Chances are that you’re using the email and calendar apps that came with your iPhone or Android phone. They’re fine. No shame there. But you’re missing an app from Microsoft that does a better job. It’s named Outlook, because Microsoft cannot resist using the same names over and over and over to describe completely different things. Don’t focus on that. The Outlook app for iOS and Android is not a reduced version of the Outlook desktop program in the Office suite, and it’s not a phone-sized version of Outlook on the Web. (Which is, believe it or not, the latest name for the webmail client previously known as Outlook Web App, and before that named Outlook Web Access. But I digress.)
Microsoft Outlook for iOS and Microsoft Outlook for Android are free apps for managing email, calendars, and contacts. Instead of separate apps, all three functions are combined in the same app, with buttons at the bottom to switch from one to another. Outlook does not replace your existing apps and can work quite comfortably alongside them. It has built-in support for Office 365 but also does a fine job connecting to Outlook.com, Exchange, Yahoo Mail, iCloud, Gmail, and IMAP accounts. It can be linked to OneDrive, Dropbox, Box, and Google Drive for seamless handling of email attachments.
You can set the default actions for swiping a message left or right out of your Inbox: archive the message, mark it as read and archive, schedule an appointment, flag it, or more. I set the default to “Delete” both ways, which says something about the quality of my email traffic.
The calendar part of the Outlook app has largely been imported from Sunrise, a longtime favorite iOS calendar app acquired by Microsoft last year. The Sunrise team was tasked with improving the overall look of the Outlook app and the calendar in particular has been tweaked in many ways to make navigation easy and intuitive. Sunrise continues to exist as a separate app for a while longer but Microsoft intends to discontinue it now that the Outlook app has all of its functionality. If you tried the Outlook app last year, take another look – it’s far better than it was when it was introduced a year ago.
Microsoft has made special efforts to create the best email and calendar app on iOS. Force touch commands were added a couple of weeks ago for iPhone 6s and 6s Plus, allowing you to go directly to the calendar and bypass the email screen, or create a new event or email without opening the app. It is designed to add additional onscreen controls on the larger iPad screen and even scales up to take full advantage of the even larger screen on the iPad Pro, something that very few apps do yet. Heck, the Outlook app on iOS even has full support for the Apple Watch.
I haven’t used the Outlook app for Android. It got a nice visual overhaul late last year but it is still waiting for a big update to add many of the Sunrise features and swat some bugs. Expect that update soon.

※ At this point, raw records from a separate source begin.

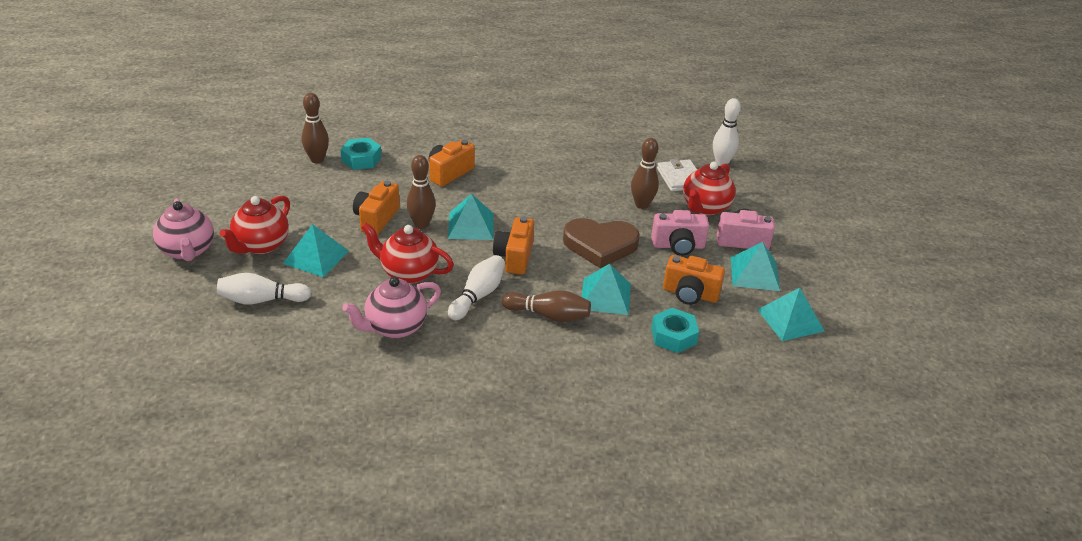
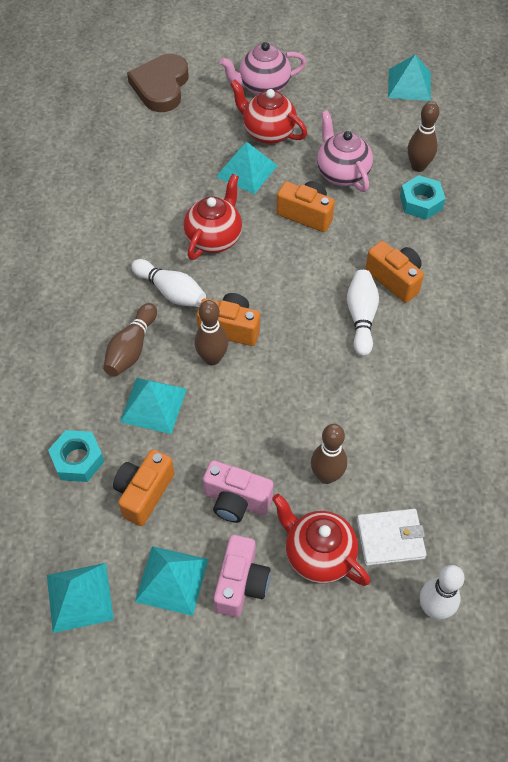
camera: 100 degrees right, 20 degrees up
(261, 300) = (188, 137): white bowling pin -> white bowling pin (361, 317)
(395, 327) = (135, 227): pink teapot -> pink teapot (342, 173)
(421, 224) = (295, 251): brown bowling pin -> brown bowling pin (212, 358)
(471, 225) = (290, 293): turquoise pyramid -> turquoise pyramid (409, 84)
(600, 245) = (245, 414): brown heart -> brown heart (161, 87)
(678, 246) = (236, 501): pink camera -> pink camera turned 75 degrees counterclockwise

Give Outlook a try if you think it might improve your experience with email and calendaring on your phone. You have nothing to lose, and who knows? Maybe you’ll give it one of the honored spots at the bottom of the iPhone screen.
Have you found anymore regarding the iPhone calendar and turning it off or “removing” it so that the Outlook iOS app is in control of email and calendar synced with a corporate Exchange server?
I’m not aware of anything that has changed. I’ve got the Office 365 calendar syncing both with the iPhone natively and with the Outlook app. (And I turned off Apple’s iCloud calendar sync.) So entries wind up in both places when they’re synced. That’s the closest approach I’m aware of.
It appears that if I click hold an emailed date to put a meeting on the calendar even Outlook goes to the is calendar rather than it’s own default. How is this fixed?
Good question! There might not be any way to set another app as the default for calendaring on an iPhone. Everything I could find this morning says it can’t be done.
If you’re using an account that syncs online – Exchange/Office 365, Outlook.com, Gmail – then it’s okay, because the calendars stay in sync. Otherwise, it appears Apple will always bring up its calendar app. Hmm . . . did not know that!